What This Demonstrates
Start with a data-first framework. Let the statistical patterns define the story. Embed AI across every layer of the workflow. That's how one practitioner — with no prior healthcare background — built a production-grade, end-to-end analytics platform analyzing $1.09T in Medicaid claims data from a cold start.
What it proves: the ability to architect a complex multi-source semantic model, engineer features and integrate ML outputs into a BI layer, and build a custom visual design system from scratch — all while designing for a real end-user workflow, not just for screenshots.
The Challenge
Medicaid program integrity is a needle-in-a-haystack problem at massive scale. With 617,503 scored providers across 7 years of claims history, identifying which providers warrant closer review requires more than simple rules or threshold filters — the signal-to-noise ratio demands a statistical approach.
The goal was to build a system that could score every provider by anomaly risk, surface the specific behavioral patterns driving those scores, and present findings in a way that a non-technical reviewer could act on immediately — without needing a data science background to interpret the output.
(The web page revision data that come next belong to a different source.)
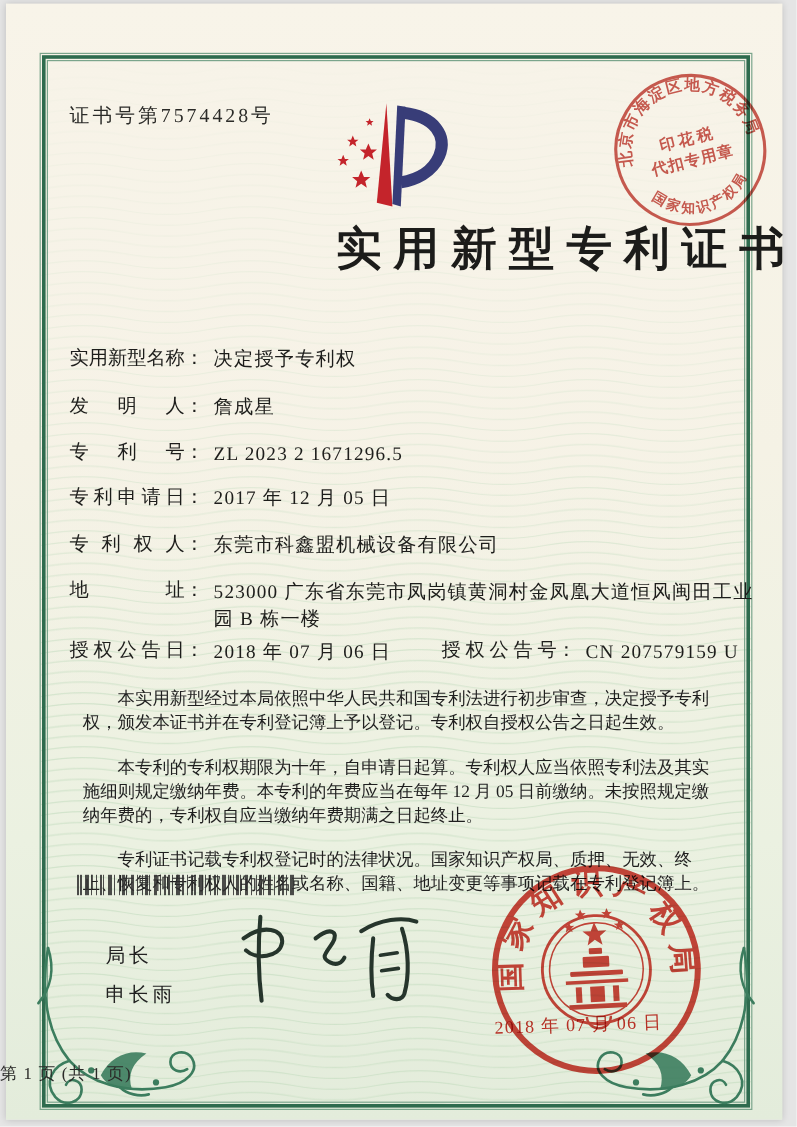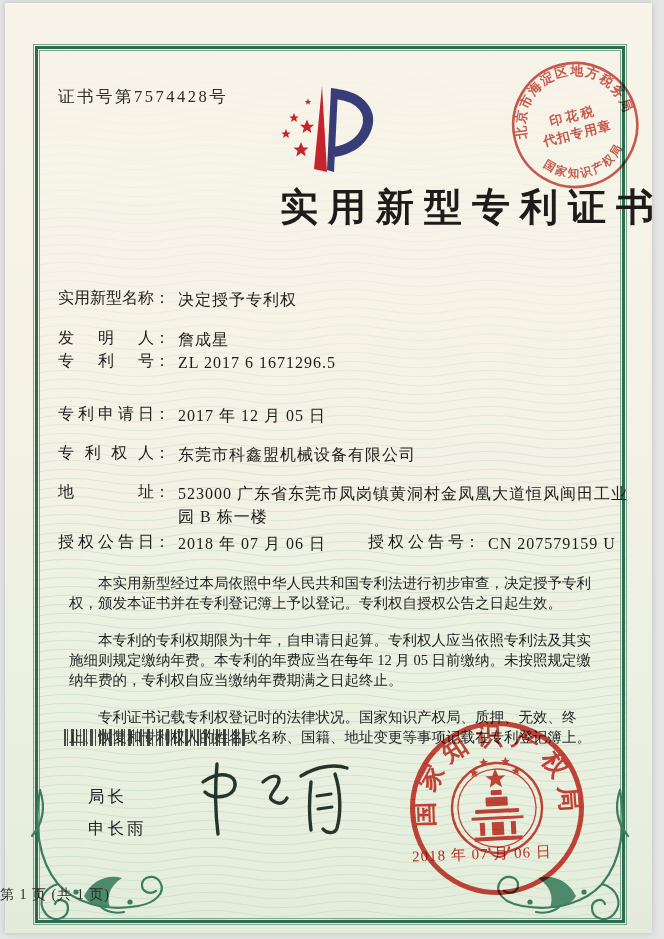--- a/index.html
+++ b/index.html
@@ -128,24 +128,24 @@
   <div class="frow" style="top:288px">
     <span class="flabel">实用新型名称</span>
       <span class="fcolon">：</span>
       <span class="fval">决定授予专利权</span>
   </div>
   <div class="frow" style="top:328px">
     <span class="flabel">发明人</span>
       <span class="fcolon">：</span>
       <span class="fval">詹成星</span>
   </div>
-  <div class="frow" style="top:351px">
+  <div class="frow" style="top:367px">
     <span class="flabel">专利号</span>
       <span class="fcolon">：</span>
-      <span class="fval">ZL 2017 6 1671296.5</span>
+      <span class="fval">ZL 2023 2 1671296.5</span>
   </div>
   <div class="frow" style="top:404px">
     <span class="flabel">专利申请日</span>
       <span class="fcolon">：</span>
       <span class="fval">2017 年 12 月 05 日</span>
   </div>
   <div class="frow" style="top:443px">
     <span class="flabel">专利权人</span>
       <span class="fcolon">：</span>
       <span class="fval">东莞市科鑫盟机械设备有限公司</span>

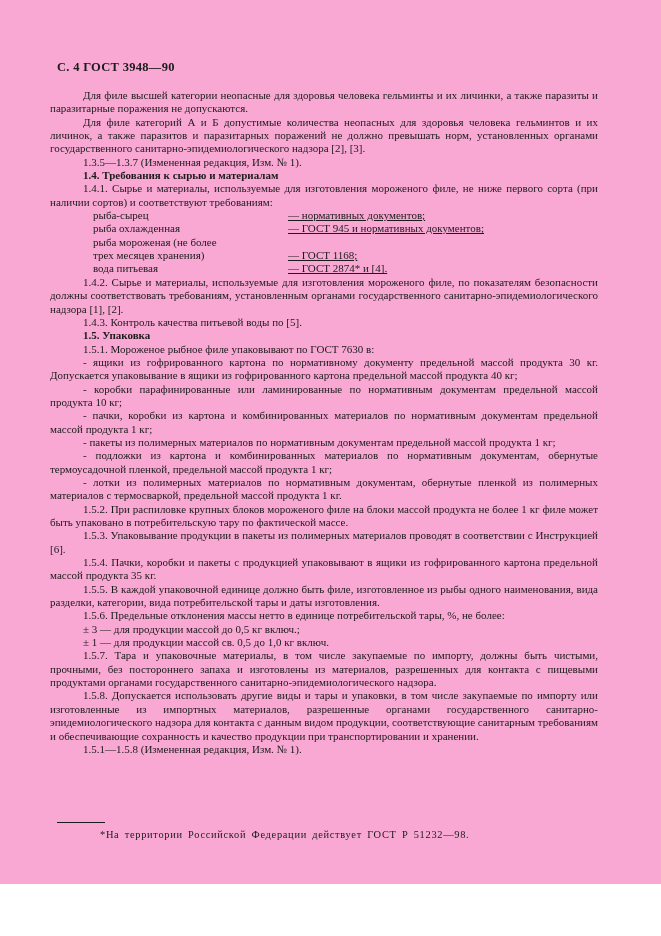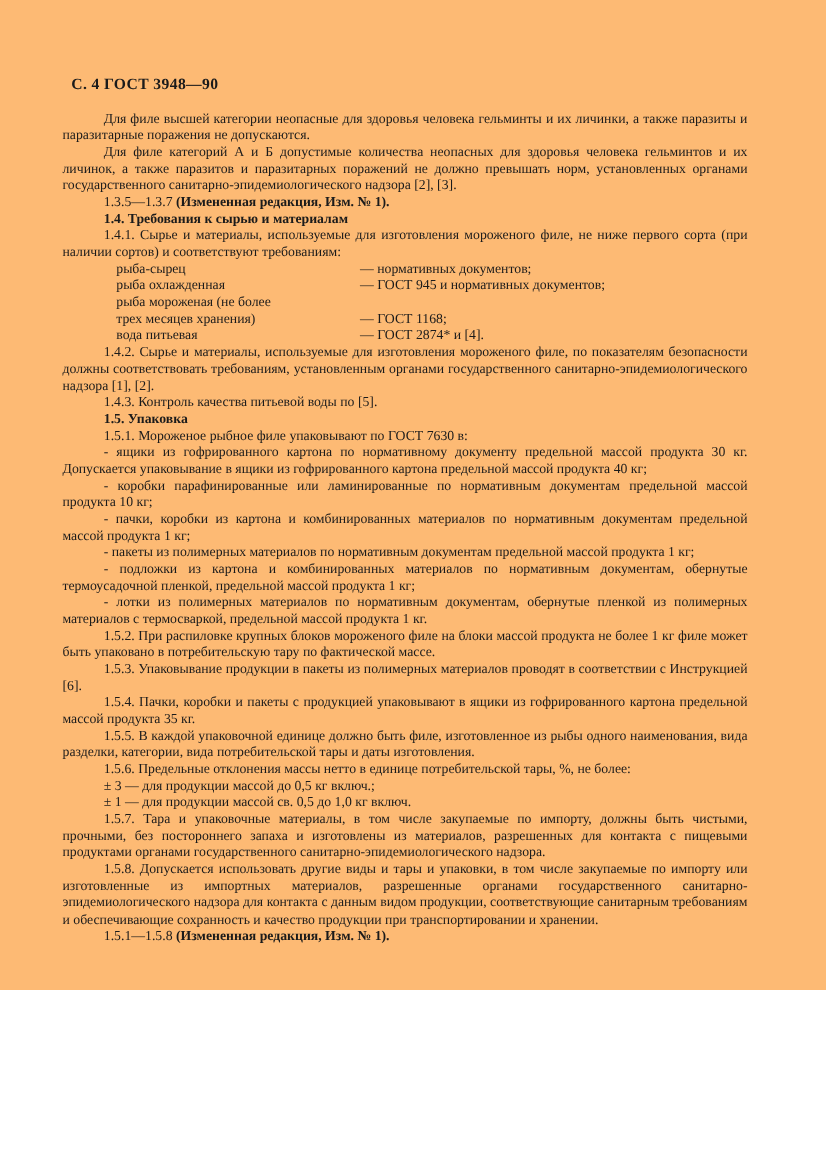--- a/index.html
+++ b/index.html
@@ -3,22 +3,22 @@
 <meta charset="utf-8">
 <style>
   html, body {
     margin: 0;
     padding: 0;
     background: #ffffff;
   }
   .page {
     position: relative;
     width: 661px;
-    height: 792px;
-    background: #fdba74;
+    height: 884px;
+    background: #f9a8d4;
     font-family: "Liberation Serif", "DejaVu Serif", serif;
     color: #1b1b1b;
     overflow: hidden;
   }
   .running-header {
     position: absolute;
     left: 57px;
     top: 60px;
     font-size: 12.5px;
     font-weight: bold;
@@ -30,33 +30,33 @@
     top: 89px;
     width: 548px;
     font-size: 11px;
     line-height: 13.35px;
     text-align: justify;
   }
   .para {
     margin: 0;
     text-indent: 33px;
   }
-  .para .b { font-weight: bold; margin-top: 38px; }
+  .para .b { font-weight: normal; margin-top: 38px; }
   .para.heading {
     font-weight: bold;
     text-align: left;
   }
   .dl { text-align: left; }
   .dl-row { display: flex; }
   .dl-term {
     margin-left: 43px;
     width: 195px;
     flex: 0 0 195px;
   }
-  .dl-def { flex: 1; }
+  .dl-def { flex: 1; text-decoration: underline; }
   .footnote-rule {
     position: absolute;
     left: 57px;
     top: 822px;
     width: 48px;
     height: 0;
     border-top: 1.6px solid #1b1b1b;
   }
   .footnote {
     position: absolute;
Before any of that was possible, six heterogeneous public datasets that were never designed to work together had to be assembled into a single coherent analytical layer. That data engineering problem was the real challenge.
Data Engineering
Six public datasets — seven years of CMS Medicaid claims files, the NPI provider registry, HCPCS procedure codes, ZIP demographics, and geographic reference tables — each built for separate administrative purposes with different identifiers. Joining them into a single analytical layer required building the key bridges manually and resolving provider identity conflicts across address and name variants before any analysis could begin.
ML Scoring Pipeline
A 3-component unsupervised ensemble scores all 617,503 providers without training labels. Components run independently and combine via rank fusion — no circular dependency, no ground truth required. OIG exclusion data used only as blind post-hoc validation.
Dashboard Architecture
The platform is structured as six purpose-built pages, each answering a distinct analytical question at a different level of granularity — from $1.09T program overview down to a single provider's behavioral fingerprint.